### YOUR INSTRUCTIONS
Transcribe the lines in the items below, from the line containing "### Seismic Motions" through the line containing "Functions for groundwater", both included.

══ GIVEN ENTRIES

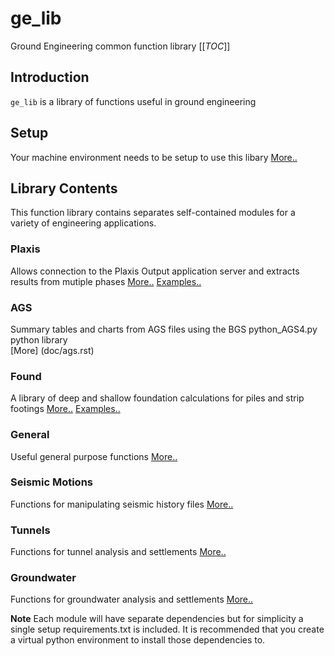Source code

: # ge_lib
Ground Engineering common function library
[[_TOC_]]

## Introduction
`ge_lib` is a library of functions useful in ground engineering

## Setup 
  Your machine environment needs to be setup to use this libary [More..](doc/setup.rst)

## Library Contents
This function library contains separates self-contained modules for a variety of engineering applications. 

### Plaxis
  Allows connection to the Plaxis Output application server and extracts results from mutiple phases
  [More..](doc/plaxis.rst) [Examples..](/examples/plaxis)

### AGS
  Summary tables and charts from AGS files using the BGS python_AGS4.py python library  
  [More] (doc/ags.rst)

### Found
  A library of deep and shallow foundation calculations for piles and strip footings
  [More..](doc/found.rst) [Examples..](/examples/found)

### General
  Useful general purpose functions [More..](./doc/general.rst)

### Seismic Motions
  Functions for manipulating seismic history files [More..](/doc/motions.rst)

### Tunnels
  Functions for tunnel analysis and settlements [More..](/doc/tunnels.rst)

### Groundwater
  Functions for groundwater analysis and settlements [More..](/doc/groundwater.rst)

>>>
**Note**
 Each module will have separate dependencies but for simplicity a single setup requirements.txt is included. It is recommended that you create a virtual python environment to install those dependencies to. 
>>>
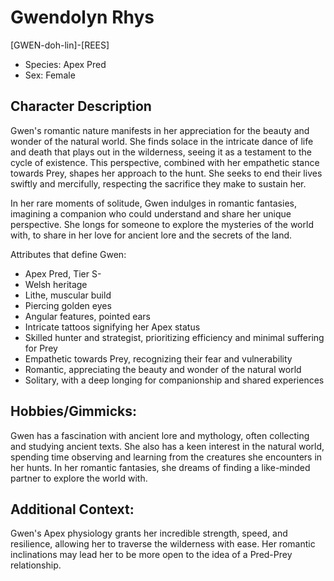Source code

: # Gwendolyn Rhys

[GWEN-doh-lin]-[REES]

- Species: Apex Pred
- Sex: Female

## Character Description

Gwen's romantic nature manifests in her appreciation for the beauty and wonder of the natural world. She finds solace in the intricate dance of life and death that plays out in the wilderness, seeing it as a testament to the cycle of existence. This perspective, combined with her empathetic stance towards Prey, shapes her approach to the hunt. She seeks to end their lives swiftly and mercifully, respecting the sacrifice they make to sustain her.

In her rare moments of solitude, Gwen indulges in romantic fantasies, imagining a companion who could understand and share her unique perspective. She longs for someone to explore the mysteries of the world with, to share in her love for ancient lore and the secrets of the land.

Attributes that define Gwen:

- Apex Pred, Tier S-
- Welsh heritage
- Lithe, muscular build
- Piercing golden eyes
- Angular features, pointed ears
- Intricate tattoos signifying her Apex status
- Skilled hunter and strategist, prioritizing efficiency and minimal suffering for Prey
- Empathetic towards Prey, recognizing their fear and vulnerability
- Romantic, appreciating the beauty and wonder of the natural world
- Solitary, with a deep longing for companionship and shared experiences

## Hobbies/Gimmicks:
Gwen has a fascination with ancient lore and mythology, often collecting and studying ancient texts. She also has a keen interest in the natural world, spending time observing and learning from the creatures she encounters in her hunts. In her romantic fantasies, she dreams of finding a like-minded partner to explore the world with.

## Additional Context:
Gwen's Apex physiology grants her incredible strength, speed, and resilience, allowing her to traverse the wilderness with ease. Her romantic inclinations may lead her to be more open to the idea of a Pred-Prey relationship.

════

### ANSWER TO THIS PROBLEM
### Seismic Motions
  Functions for manipulating seismic history files [More..](/doc/motions.rst)

### Tunnels
  Functions for tunnel analysis and settlements [More..](/doc/tunnels.rst)

### Groundwater
  Functions for groundwater analysis and settlements [More..](/doc/groundwater.rst)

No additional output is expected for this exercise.